This morning's meditation was interesting and insightful. I really spend a lot of time thinking. We all do and this is no real revelation - I suppose, though, when the intention is to sit down and SEE the level and amount of thoughts that come in, its pretty damn amazing. The good news is that I wasn't trying to fight it and I wasn't angry or frustrated (in times past I've stopped meditating because I thought the goal was to try to stop thinking.) I was seeing how easy it was, however, to let the thoughts wander - let my mind wander. I was a big day dreamer as a kid. Spent a lot of time thinking happy day dream fantasy thoughts about anything and everything. I am sure this was a coping skill because my reality wasn't so fun at times growing up. This morning I was seeing all the day dreamy fantasy thoughts: I was having conversations with friends that were kind of like wishes of conversations to come. I noticed it and looked at and asked myself a simple question about what is underneath this. The answer was very simple: there is a desire to be seen, heard, known, valued, validated in my relationships. I smiled and said to myself, "I see you, Linda. I hear you Linda. I know you Linda. I value and validate you, Linda." I then went back to watching my breath and being in the moment, only to have another thought drift in. It is going to take practice to keep being aware like this and it does feel nice.

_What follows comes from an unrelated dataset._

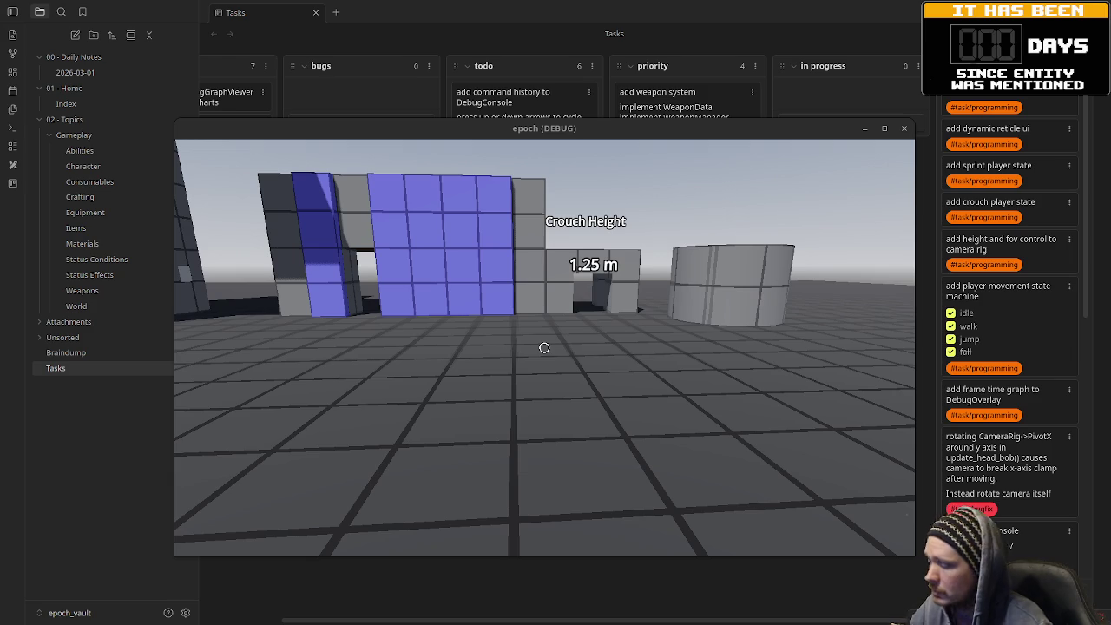
Step: Check the window overview again and close the epoch (DEBUG) game window
{"action": "key", "text": "super"}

I began reading Pema Chodron's book, "When Things Fall Apart" - it's for this meditation class coming up. I bought it several years ago but didn't read it. I bought it when things began to really fall apart but I couldn't bring myself to read it. I suppose it was enough to have validation that there is a book like this out there! LOL It's a good book. I haven't read anything of Chodron before and I find her to be very honest - there's some other quality, too, that I haven't put my finger on. Maybe it's that she's practicing Tibetan Buddhism and there's some quality in that. I like it though - it's different. It's not touchy-feely. It's pretty raw and honest. I can appreciate that.

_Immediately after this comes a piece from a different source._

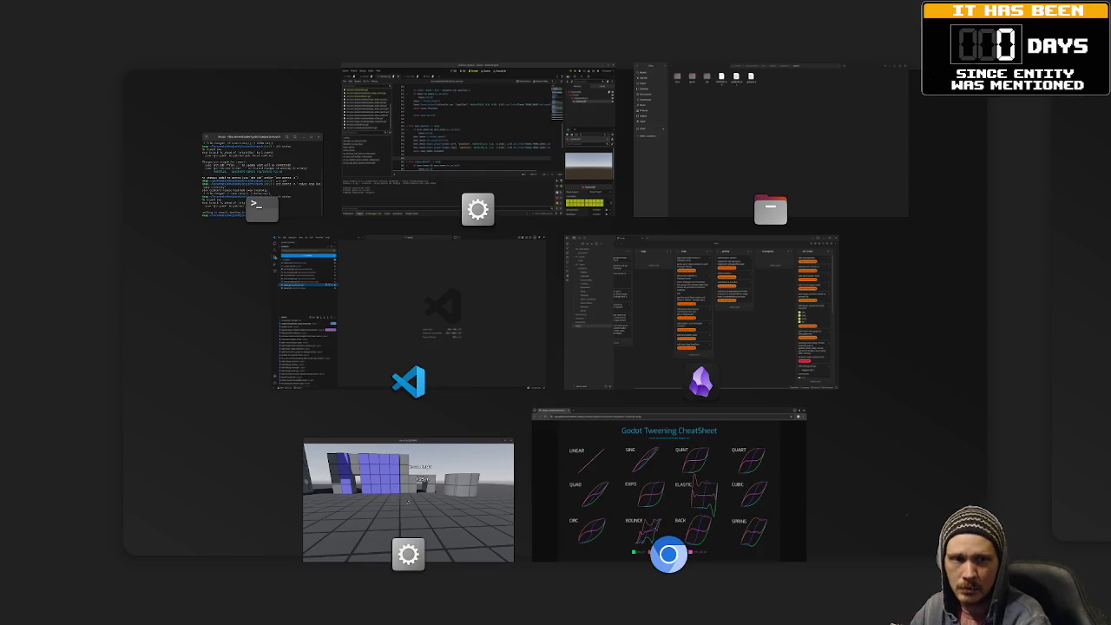
{"action": "key", "text": "super"}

In all these books the authors talk about how tragic it is that we leave the present moment. I have to find the way in which they wrote it because how I'm writing it doesn't give it justice. I've heard all this before but it's the way in which they write it (or maybe that I'm in a place to better GET it) that really speaks to me. It's the usual speech of the present moment being the only moment there is but how these 3 authors so far have been talking about it - it's appealing to me. There's this delicious quality to life if we stay in our bodies and stay with whatever is going on. The "recognition of being" is what gives us rest, awareness, creativity and intuition. Ah, that's beautiful. I think I'm getting that now. I am also gazing upon myself in meditation as if I were gazing upon those kids that I gave birth to: with friendliness and a loving curiosity and wow, that makes a big difference. I am enjoying the moments of "non-doing" of just being there and seeing what comes out of it. It's not easy but it is worth it and it's very enjoyable.

So the books that I'm reading for class so far are:
Wherever You Go, There You Are
Radical Acceptance
When Things Fall Apart

There are more books on our list this semester but these are proving to be very good beginning books on the subject of meditation. Let me know what you think if you read them.